How do you determine if an IP address is private, in Python?

Question

In Python, what is the best way to determine if an IP address (e.g., \'127.0.0.1\' or \'10.98.76.6\') is on a private network? The code does not s

Answer 1

You can check that yourself using http://tools.ietf.org/html/rfc1918 and http://tools.ietf.org/html/rfc3330. If you have 127.0.0.1 you just need to & it with the mask (lets say 255.0.0.0) and see if the value matches any of the private network's network address. So using inet_pton you can do: 127.0.0.1 & 255.0.0.0 = 127.0.0.0

Here is the code that illustrates that:

from struct import unpack
from socket import AF_INET, inet_pton

def lookup(ip):
    f = unpack('!I',inet_pton(AF_INET,ip))[0]
    private = (
        [ 2130706432, 4278190080 ], # 127.0.0.0,   255.0.0.0   http://tools.ietf.org/html/rfc3330
        [ 3232235520, 4294901760 ], # 192.168.0.0, 255.255.0.0 http://tools.ietf.org/html/rfc1918
        [ 2886729728, 4293918720 ], # 172.16.0.0,  255.240.0.0 http://tools.ietf.org/html/rfc1918
        [ 167772160,  4278190080 ], # 10.0.0.0,    255.0.0.0   http://tools.ietf.org/html/rfc1918
    ) 
    for net in private:
        if (f & net[1]) == net[0]:
            return True
    return False

# example
print(lookup("127.0.0.1"))
print(lookup("192.168.10.1"))
print(lookup("10.10.10.10"))
print(lookup("172.17.255.255"))
# outputs True True True True

another implementation is to compute the int values of all private blocks:

from struct import unpack
from socket import AF_INET, inet_pton

lookup = "127.0.0.1"
f = unpack('!I',inet_pton(AF_INET,lookup))[0]
private = (["127.0.0.0","255.0.0.0"],["192.168.0.0","255.255.0.0"],["172.16.0.0","255.240.0.0"],["10.0.0.0","255.0.0.0"])
for net in private:
    mask = unpack('!I',inet_aton(net[1]))[0]
    p = unpack('!I',inet_aton(net[0]))[0]
    if (f & mask) == p:
        print lookup + " is private"

Answer 2

If you want to avoid importing a module you can just apply a simple regex:

• ^127.\d{1,3}.\d{1,3}.\d{1,3}$
• ^10.\d{1,3}.\d{1,3}.\d{1,3}$
• ^192.168.\d{1,3}$
• ^172.(1[6-9]|2[0-9]|3[0-1]).[0-9]{1,3}.[0-9]{1,3}$

Answer 3

Check out the IPy module. If has a function iptype() that seems to do what you want:

>>> from IPy import IP
>>> ip = IP('127.0.0.0/30')
>>> ip.iptype()
'PRIVATE'

Answer 4

I find this in cuckoo.There is no need to install new modules.Just import two built-in modules: socket and struct. And use function below.

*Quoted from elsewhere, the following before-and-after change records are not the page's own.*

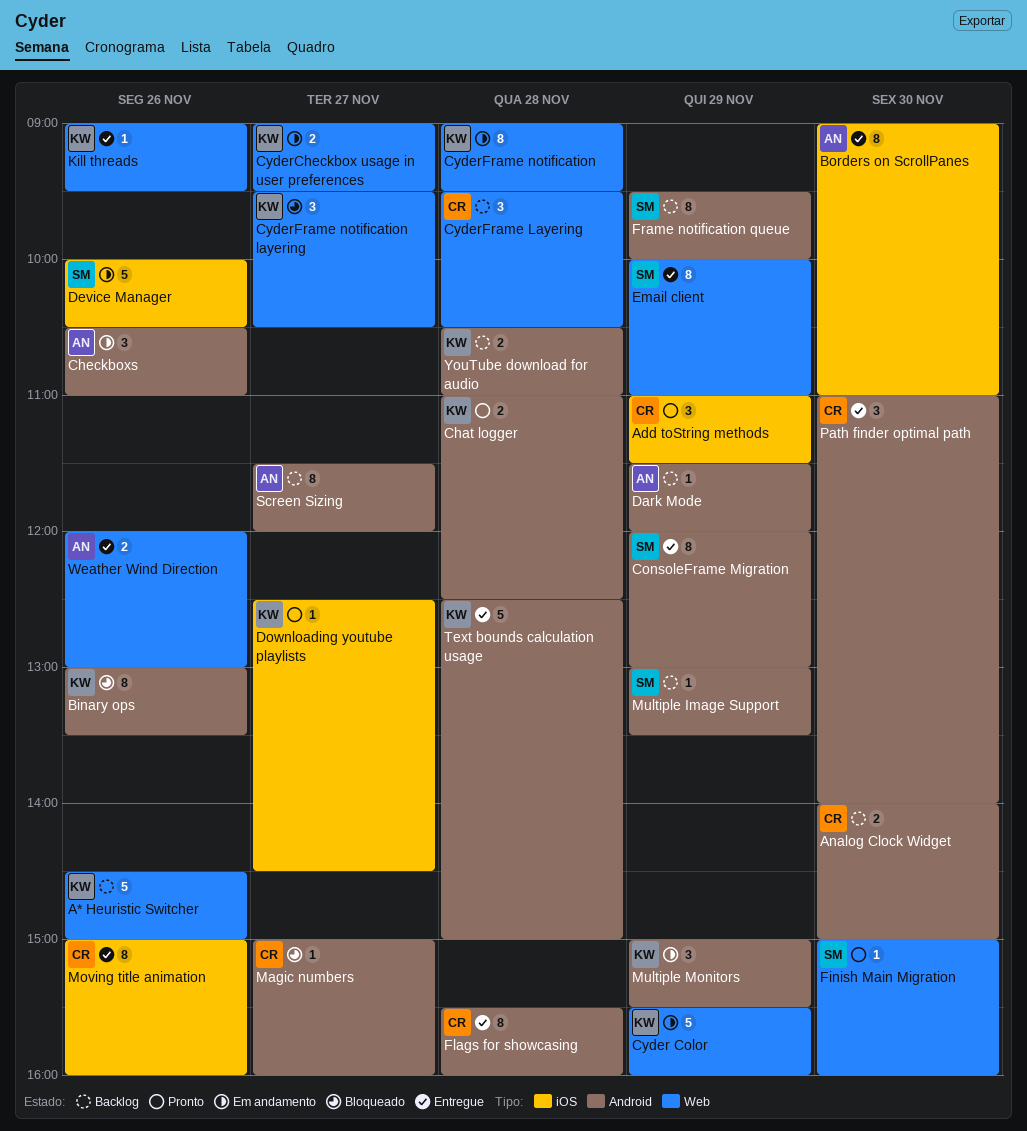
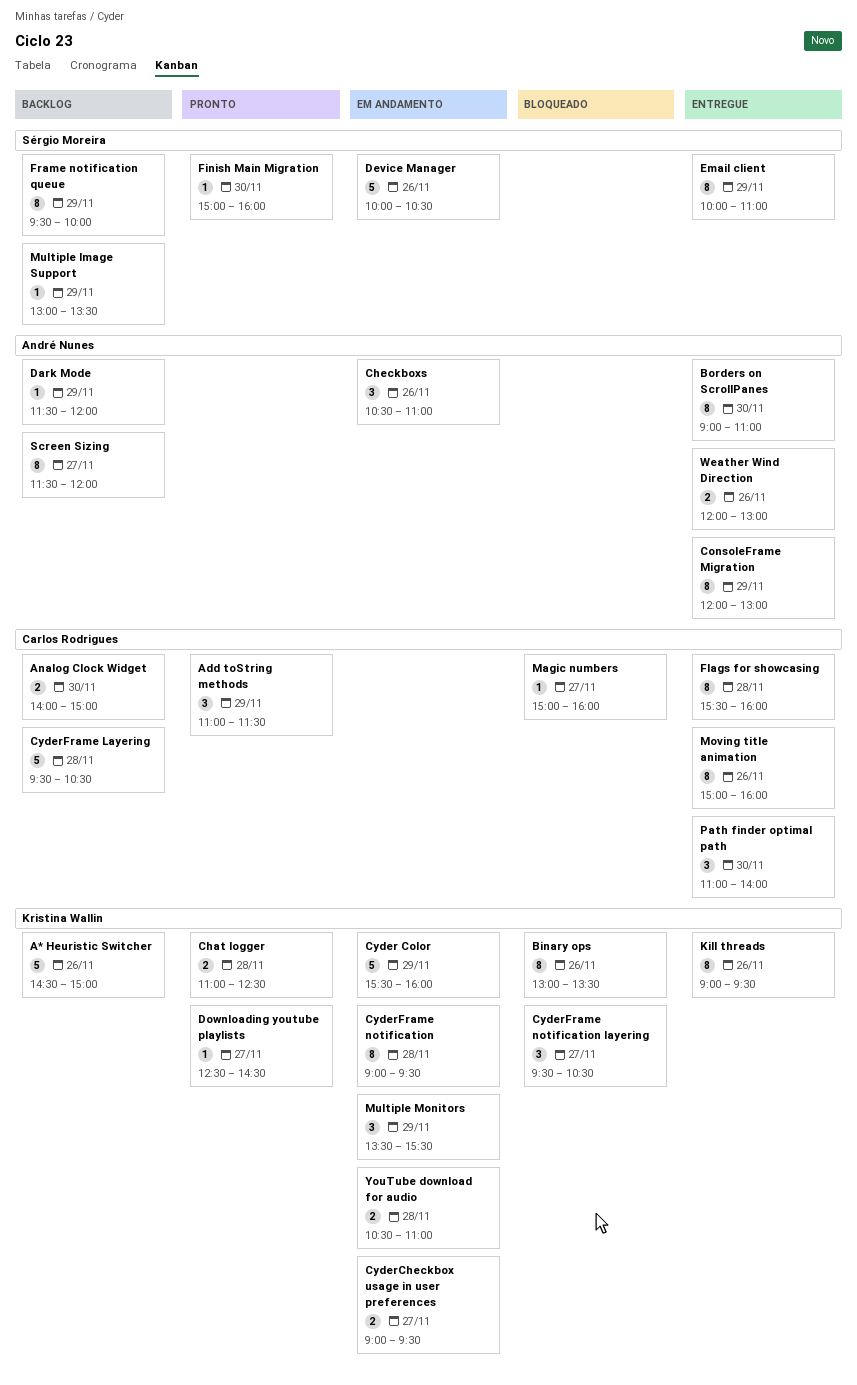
ConsoleFrame Migration, owner: Sérgio Moreira -> André Nunes
CyderFrame Layering, estimate: 3 -> 5
Kill threads, estimate: 1 -> 8
Multiple Monitors, begins: 15:00 -> 13:30
Text bounds calculation usage: present -> none
YouTube download for audio, status: Backlog -> Em andamento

def _is_private_ip(self, ip):
    """Check if the IP belongs to private network blocks.
    @param ip: IP address to verify.
    @return: boolean representing whether the IP belongs or not to
             a private network block.
    """
    networks = [
        "0.0.0.0/8",
        "10.0.0.0/8",
        "100.64.0.0/10",
        "127.0.0.0/8",
        "169.254.0.0/16",
        "172.16.0.0/12",
        "192.0.0.0/24",
        "192.0.2.0/24",
        "192.88.99.0/24",
        "192.168.0.0/16",
        "198.18.0.0/15",
        "198.51.100.0/24",
        "203.0.113.0/24",
        "240.0.0.0/4",
        "255.255.255.255/32",
        "224.0.0.0/4",
    ]

    for network in networks:
        try:
            ipaddr = struct.unpack(">I", socket.inet_aton(ip))[0]

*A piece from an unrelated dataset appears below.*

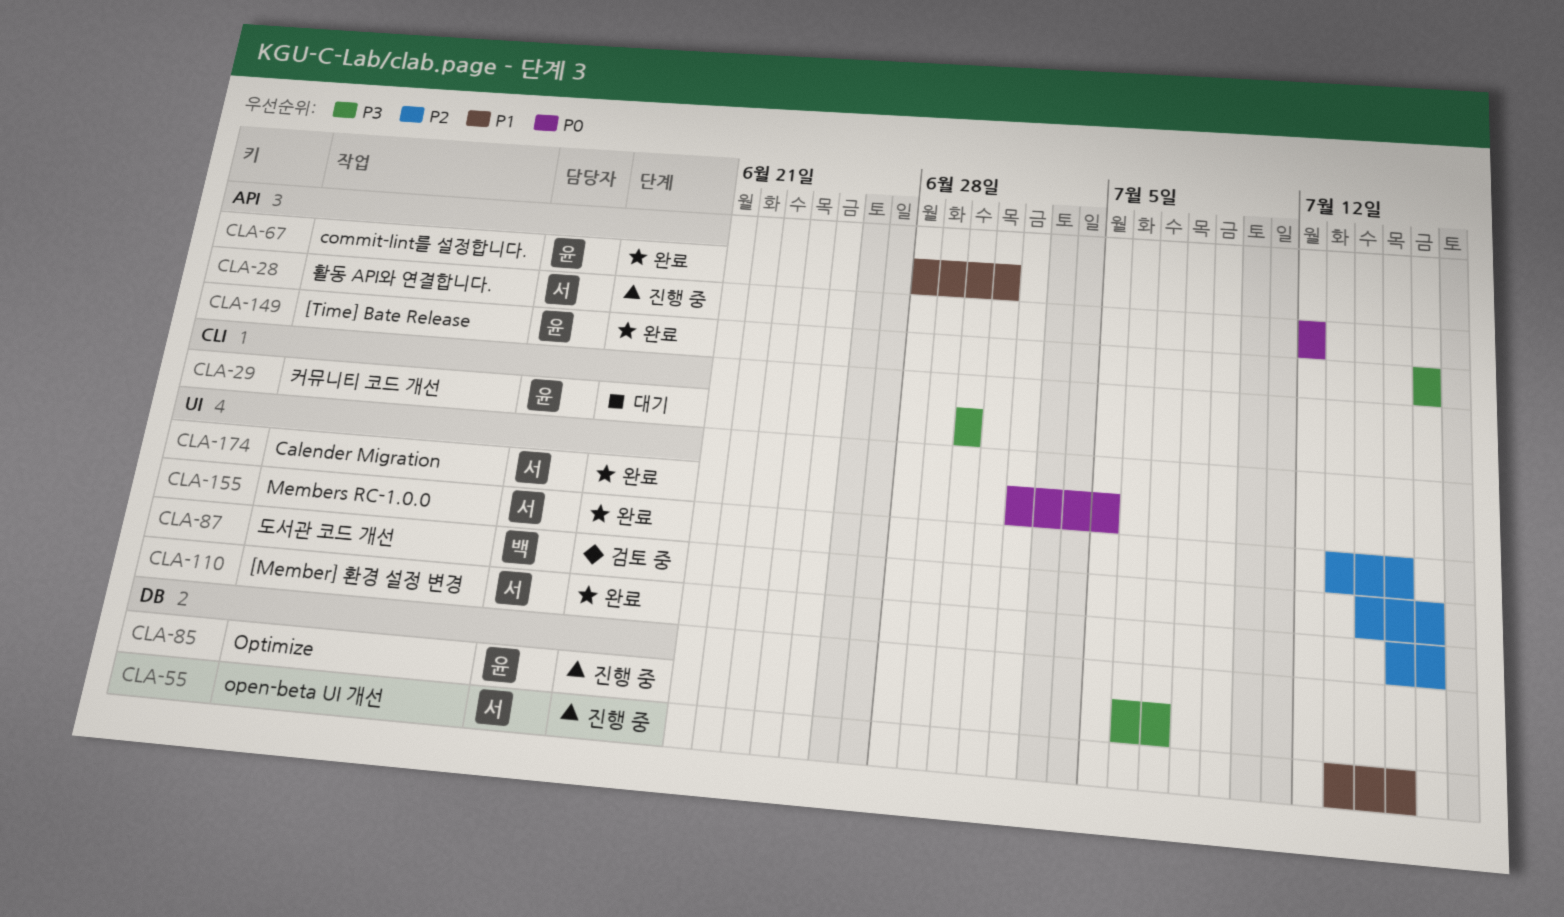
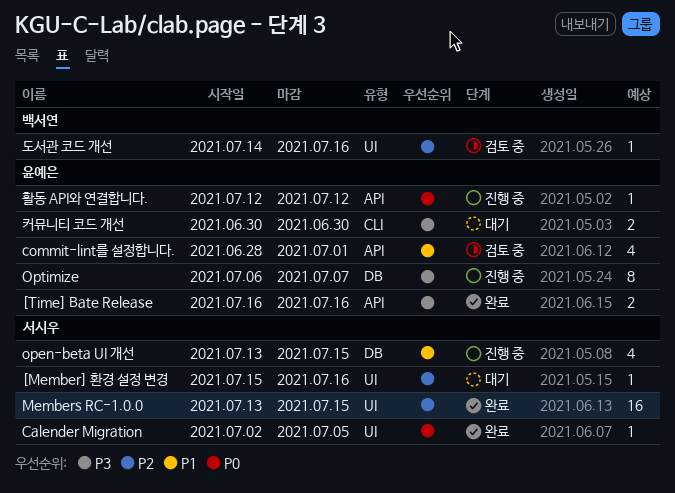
[Member] 환경 설정 변경, status: 완료 -> 대기
commit-lint를 설정합니다., status: 완료 -> 검토 중
활동 API와 연결합니다., owner: 서시우 -> 윤예은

            netaddr, bits = network.split("/")

            network_low = struct.unpack(">I", socket.inet_aton(netaddr))[0]
            network_high = network_low | 1 << (32 - int(bits)) - 1

            if ipaddr <= network_high and ipaddr >= network_low:
                return True
        except Exception,err:
            continue

    return False

Answer 5

Since Python 3.3 there is an ipaddress module in the stdlib that you can use.

>>> import ipaddress
>>> ipaddress.ip_address('192.168.0.1').is_private
True

If using Python 2.6 or higher I would strongly recommend to use a backport of this module.

Answer 6

A few days after asking this question, I found out about this Google project, ipaddr-py, which appears to have some of the same functionality with respect to determining if an address is private (is_rfc1918). Apparently this will be standard in Python 3.1.